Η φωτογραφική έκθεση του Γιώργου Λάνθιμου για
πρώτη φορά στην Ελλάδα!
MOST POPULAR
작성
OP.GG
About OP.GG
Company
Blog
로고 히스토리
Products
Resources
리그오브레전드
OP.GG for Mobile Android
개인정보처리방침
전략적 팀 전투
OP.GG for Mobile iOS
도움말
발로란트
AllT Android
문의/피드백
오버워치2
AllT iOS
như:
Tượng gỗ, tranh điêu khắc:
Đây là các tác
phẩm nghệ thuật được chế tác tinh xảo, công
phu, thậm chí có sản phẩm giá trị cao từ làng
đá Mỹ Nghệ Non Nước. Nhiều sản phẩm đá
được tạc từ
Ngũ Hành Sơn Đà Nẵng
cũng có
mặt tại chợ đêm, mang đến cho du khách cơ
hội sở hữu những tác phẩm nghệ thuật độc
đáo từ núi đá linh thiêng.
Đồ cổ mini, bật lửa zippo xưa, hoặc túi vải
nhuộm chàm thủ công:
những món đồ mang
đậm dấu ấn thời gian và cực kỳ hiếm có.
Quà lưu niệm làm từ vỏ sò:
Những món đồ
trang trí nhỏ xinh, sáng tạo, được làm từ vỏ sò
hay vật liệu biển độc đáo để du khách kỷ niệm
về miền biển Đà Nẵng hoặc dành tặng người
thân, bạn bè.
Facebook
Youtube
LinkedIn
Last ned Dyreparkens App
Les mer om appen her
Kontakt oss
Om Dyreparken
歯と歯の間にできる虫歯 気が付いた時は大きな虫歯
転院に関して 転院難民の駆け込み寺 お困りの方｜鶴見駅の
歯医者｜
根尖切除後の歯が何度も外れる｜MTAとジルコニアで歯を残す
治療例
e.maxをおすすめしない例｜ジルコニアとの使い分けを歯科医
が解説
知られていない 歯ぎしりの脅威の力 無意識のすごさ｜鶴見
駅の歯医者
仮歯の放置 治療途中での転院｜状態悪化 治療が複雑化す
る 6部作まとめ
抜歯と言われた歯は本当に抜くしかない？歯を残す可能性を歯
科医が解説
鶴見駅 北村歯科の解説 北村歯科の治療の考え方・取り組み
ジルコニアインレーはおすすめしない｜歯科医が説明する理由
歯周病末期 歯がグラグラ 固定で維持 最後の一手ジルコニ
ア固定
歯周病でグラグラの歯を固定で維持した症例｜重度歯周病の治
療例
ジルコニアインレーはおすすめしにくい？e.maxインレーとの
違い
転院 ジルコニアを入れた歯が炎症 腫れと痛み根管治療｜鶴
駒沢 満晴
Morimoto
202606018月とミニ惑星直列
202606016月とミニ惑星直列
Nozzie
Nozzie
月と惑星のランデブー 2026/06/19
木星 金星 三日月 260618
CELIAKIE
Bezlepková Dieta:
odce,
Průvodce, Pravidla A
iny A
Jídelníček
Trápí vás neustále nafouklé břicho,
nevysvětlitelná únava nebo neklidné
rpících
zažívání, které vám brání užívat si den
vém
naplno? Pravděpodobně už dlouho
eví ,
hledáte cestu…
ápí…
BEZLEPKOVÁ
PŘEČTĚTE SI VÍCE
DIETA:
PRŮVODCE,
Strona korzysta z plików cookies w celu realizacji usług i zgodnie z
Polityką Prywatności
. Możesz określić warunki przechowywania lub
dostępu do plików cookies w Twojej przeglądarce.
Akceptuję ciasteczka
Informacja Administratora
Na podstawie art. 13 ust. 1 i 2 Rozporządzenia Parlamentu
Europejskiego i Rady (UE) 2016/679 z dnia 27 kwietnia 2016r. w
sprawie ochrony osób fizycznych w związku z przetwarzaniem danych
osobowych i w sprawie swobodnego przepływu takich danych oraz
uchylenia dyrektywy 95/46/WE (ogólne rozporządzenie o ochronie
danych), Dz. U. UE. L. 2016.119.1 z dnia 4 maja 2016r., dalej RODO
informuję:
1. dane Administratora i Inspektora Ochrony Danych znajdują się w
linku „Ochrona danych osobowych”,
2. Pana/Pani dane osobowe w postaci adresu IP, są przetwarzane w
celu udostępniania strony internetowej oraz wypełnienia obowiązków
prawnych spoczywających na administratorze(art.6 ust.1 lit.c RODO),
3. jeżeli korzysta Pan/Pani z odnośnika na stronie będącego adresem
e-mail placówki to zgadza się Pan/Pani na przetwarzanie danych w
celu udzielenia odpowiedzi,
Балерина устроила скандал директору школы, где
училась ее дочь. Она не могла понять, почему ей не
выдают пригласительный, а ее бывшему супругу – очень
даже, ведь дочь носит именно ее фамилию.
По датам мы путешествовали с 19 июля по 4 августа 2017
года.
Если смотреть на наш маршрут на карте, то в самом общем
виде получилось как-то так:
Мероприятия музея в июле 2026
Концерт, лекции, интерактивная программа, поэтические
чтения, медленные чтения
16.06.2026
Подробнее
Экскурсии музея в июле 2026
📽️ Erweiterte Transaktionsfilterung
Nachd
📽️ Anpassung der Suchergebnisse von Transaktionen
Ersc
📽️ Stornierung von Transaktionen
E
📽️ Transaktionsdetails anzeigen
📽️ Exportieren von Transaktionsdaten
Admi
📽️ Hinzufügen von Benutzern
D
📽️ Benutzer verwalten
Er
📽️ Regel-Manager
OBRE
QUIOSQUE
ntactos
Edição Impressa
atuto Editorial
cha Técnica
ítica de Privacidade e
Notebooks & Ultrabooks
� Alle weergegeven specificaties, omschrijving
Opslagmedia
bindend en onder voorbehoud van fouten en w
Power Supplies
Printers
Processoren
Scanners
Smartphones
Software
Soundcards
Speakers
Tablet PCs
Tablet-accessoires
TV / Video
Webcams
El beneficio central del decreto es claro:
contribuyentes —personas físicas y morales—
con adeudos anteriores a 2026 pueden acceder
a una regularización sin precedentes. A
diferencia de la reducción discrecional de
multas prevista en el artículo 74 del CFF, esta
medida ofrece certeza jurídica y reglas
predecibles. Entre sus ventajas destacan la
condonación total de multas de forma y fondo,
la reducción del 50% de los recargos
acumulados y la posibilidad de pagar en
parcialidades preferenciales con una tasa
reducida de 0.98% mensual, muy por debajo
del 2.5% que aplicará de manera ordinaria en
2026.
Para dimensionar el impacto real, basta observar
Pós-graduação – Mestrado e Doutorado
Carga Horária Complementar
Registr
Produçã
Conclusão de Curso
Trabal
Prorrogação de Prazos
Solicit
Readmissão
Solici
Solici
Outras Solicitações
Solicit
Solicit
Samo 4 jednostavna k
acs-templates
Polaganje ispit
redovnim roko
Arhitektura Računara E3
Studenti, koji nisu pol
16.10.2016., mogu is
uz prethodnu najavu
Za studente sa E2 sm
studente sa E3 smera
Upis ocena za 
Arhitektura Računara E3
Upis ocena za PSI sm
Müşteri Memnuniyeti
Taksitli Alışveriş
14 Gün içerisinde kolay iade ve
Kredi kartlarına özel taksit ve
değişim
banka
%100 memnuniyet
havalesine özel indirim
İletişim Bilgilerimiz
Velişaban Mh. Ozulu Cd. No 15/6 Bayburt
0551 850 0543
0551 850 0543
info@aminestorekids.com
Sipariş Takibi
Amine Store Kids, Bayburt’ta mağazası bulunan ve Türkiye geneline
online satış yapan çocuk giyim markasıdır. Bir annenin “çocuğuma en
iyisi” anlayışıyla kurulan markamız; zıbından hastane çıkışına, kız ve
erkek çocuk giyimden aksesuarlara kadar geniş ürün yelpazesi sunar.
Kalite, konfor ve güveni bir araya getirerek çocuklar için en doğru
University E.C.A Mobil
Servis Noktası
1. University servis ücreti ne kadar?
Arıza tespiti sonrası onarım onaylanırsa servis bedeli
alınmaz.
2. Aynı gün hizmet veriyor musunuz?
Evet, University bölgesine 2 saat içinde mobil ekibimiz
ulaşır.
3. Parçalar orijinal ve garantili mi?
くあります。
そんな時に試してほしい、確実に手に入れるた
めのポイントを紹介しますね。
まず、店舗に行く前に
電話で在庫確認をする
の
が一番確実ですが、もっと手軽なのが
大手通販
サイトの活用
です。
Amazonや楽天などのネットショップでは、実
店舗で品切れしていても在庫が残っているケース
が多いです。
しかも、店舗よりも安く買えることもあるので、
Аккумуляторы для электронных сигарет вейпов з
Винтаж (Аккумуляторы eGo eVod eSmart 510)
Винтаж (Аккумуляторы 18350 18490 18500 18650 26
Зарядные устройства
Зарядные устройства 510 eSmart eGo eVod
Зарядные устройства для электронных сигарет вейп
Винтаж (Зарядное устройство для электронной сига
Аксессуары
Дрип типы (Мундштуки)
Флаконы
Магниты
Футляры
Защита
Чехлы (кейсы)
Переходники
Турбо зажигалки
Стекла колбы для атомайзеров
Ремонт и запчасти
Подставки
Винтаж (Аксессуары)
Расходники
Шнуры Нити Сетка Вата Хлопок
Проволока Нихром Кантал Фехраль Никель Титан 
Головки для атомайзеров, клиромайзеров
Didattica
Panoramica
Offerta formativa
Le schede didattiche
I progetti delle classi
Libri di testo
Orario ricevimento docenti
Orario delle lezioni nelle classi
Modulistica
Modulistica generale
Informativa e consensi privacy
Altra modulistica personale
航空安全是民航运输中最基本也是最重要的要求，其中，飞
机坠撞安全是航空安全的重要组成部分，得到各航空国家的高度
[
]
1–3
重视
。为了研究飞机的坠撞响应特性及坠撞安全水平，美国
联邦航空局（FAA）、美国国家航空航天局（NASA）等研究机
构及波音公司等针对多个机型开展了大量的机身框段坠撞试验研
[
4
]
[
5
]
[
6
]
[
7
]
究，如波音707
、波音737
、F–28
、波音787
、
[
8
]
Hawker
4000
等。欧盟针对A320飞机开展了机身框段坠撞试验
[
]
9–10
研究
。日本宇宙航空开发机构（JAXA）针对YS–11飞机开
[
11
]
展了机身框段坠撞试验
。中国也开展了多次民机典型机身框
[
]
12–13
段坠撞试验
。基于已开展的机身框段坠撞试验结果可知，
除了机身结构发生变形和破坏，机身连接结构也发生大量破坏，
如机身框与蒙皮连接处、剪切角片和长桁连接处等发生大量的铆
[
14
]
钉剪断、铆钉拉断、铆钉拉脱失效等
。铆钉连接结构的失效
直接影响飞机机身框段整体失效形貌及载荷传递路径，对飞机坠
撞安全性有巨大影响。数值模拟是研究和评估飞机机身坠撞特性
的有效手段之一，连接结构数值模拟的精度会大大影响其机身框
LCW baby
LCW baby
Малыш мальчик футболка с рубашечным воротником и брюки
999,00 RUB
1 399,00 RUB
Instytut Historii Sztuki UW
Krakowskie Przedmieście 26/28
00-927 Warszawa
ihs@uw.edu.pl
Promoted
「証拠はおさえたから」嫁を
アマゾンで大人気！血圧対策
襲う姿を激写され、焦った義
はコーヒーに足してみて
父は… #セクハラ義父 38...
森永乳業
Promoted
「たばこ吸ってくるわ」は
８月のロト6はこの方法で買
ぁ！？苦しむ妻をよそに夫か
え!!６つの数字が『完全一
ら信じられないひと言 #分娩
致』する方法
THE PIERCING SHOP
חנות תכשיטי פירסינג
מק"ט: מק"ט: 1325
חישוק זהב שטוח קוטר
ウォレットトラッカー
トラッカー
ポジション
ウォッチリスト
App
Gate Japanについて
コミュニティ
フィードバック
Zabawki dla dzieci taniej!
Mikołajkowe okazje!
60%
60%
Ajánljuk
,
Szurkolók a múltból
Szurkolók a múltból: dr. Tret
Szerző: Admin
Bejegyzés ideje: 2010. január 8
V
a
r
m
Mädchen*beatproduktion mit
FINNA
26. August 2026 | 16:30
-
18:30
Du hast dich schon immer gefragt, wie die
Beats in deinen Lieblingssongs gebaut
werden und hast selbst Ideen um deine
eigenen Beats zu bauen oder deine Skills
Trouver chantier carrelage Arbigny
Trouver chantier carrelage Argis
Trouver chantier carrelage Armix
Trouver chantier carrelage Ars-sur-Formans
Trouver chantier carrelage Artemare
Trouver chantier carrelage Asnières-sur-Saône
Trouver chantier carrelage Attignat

━━━━━━━━━━

** PROMPT **
Starting at the first of the rows above, write out each line again unchanged, and stop after the line that contains "đáo từ núi đá linh thiêng.".

** WRITTEN ANSWER **
Η φωτογραφική έκθεση του Γιώργου Λάνθιμου για
πρώτη φορά στην Ελλάδα!
MOST POPULAR
작성
OP.GG
About OP.GG
Company
Blog
로고 히스토리
Products
Resources
리그오브레전드
OP.GG for Mobile Android
개인정보처리방침
전략적 팀 전투
OP.GG for Mobile iOS
도움말
발로란트
AllT Android
문의/피드백
오버워치2
AllT iOS
như:
Tượng gỗ, tranh điêu khắc:
Đây là các tác
phẩm nghệ thuật được chế tác tinh xảo, công
phu, thậm chí có sản phẩm giá trị cao từ làng
đá Mỹ Nghệ Non Nước. Nhiều sản phẩm đá
được tạc từ
Ngũ Hành Sơn Đà Nẵng
cũng có
mặt tại chợ đêm, mang đến cho du khách cơ
hội sở hữu những tác phẩm nghệ thuật độc
đáo từ núi đá linh thiêng.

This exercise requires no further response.